Dans cette interview de Star Student, Adeeba partage non seulement ses réalisations, mais aussi les moments et les motivations qui ont façonné son identité grandissante en tant qu’actrice du changement dans le droit.
Qu’est-ce qui a suscité votre intérêt pour le droit et comment cela a-t-il évolué depuis votre première année ?
Ce qui m’a attiré vers le droit, c’est un sens aigu de la justice et un désir de défendre ceux qui sont accusés à tort ou qui ne sont pas entendus. Au fil du temps, cela a évolué vers un engagement plus profond en faveur de l’équité, de la responsabilité et de la garantie que chaque voix est traitée avec dignité dans le système judiciaire.
Y a-t-il eu un moment ou une expérience particulière qui a confirmé que le droit était la bonne voie pour vous ?
Oui, lors d’une observation de médiation, j’ai vu comment le simple fait d’écouter et de créer un espace pour les deux parties pouvait désamorcer le conflit et conduire à une véritable résolution. Cela m’a fait réaliser que le droit n’est pas toujours une question de gagner ou de perdre. Il s’agit de comprendre les gens, leur situation et de trouver un terrain d’entente. Cette expérience a confirmé que j’étais sur la bonne voie.
Quelle est la leçon la plus inattendue que vous ayez apprise pendant vos études de droit ?
La leçon la plus inattendue que j’ai apprise à la faculté de droit est que connaître le droit ne suffit pas ; La façon dont vous l’appliquez, le communiquez et parfois même le simplifiez est plus importante. Avant, je pensais qu’il s’agissait avant tout de mémoriser des sections, mais le véritable impact vient de la compréhension des personnes et des situations au-delà des livres.
Parlez-nous d’une expérience, qu’il s’agisse d’un stage, d’un débat ou d’une recherche, qui a eu un impact durable sur vous.
Une expérience qui m’a laissé un impact durable a été ma participation au séminaire national sur « L’incarcération parentale et les conséquences cachées sur le bien-être des enfants » à l’Université de Lucknow. Cela m’a ouvert les yeux sur un aspect du système de justice pénale qui est souvent négligé : la souffrance silencieuse des enfants dont les parents sont incarcérés.
En écoutant les résultats de la recherche et les histoires personnelles, j’ai réalisé que la punition n’affecte pas seulement l’accusé, mais qu’elle affecte profondément les familles, en particulier les jeunes esprits. Cette expérience a renforcé mon engagement à poursuivre un droit pénal avec une approche plus centrée sur l’humain, où la justice prend également en compte les victimes invisibles.
De quelle réalisation êtes-vous le plus fier et pourquoi se démarque-t-il ?

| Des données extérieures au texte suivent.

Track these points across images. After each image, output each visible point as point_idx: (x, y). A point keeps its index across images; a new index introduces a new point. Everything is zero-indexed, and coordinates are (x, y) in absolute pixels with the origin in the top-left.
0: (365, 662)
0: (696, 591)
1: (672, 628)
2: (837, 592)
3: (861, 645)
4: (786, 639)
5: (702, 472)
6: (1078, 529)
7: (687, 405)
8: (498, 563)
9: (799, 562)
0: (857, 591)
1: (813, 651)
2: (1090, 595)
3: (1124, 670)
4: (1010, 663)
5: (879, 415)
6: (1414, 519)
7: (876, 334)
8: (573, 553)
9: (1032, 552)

La réalisation dont je suis le plus fier est mon récent stage au sein du Human Rights Law Network, où je faisais partie d’une équipe travaillant sur un PIL concernant la gestion des déchets biomédicaux. Non seulement la question était socialement importante, mais j’ai également eu la rare opportunité de plaider devant le juge en chef de la Haute Cour d’Allahabad, le juge Arun Bhansali. Cette expérience se démarque parce qu’elle m’a poussé au-delà de ma zone de confort, m’a donné une véritable exposition devant les tribunaux et m’a montré comment le droit peut contribuer directement au bien-être public. Ce fut un moment de croissance personnelle et de clarté professionnelle.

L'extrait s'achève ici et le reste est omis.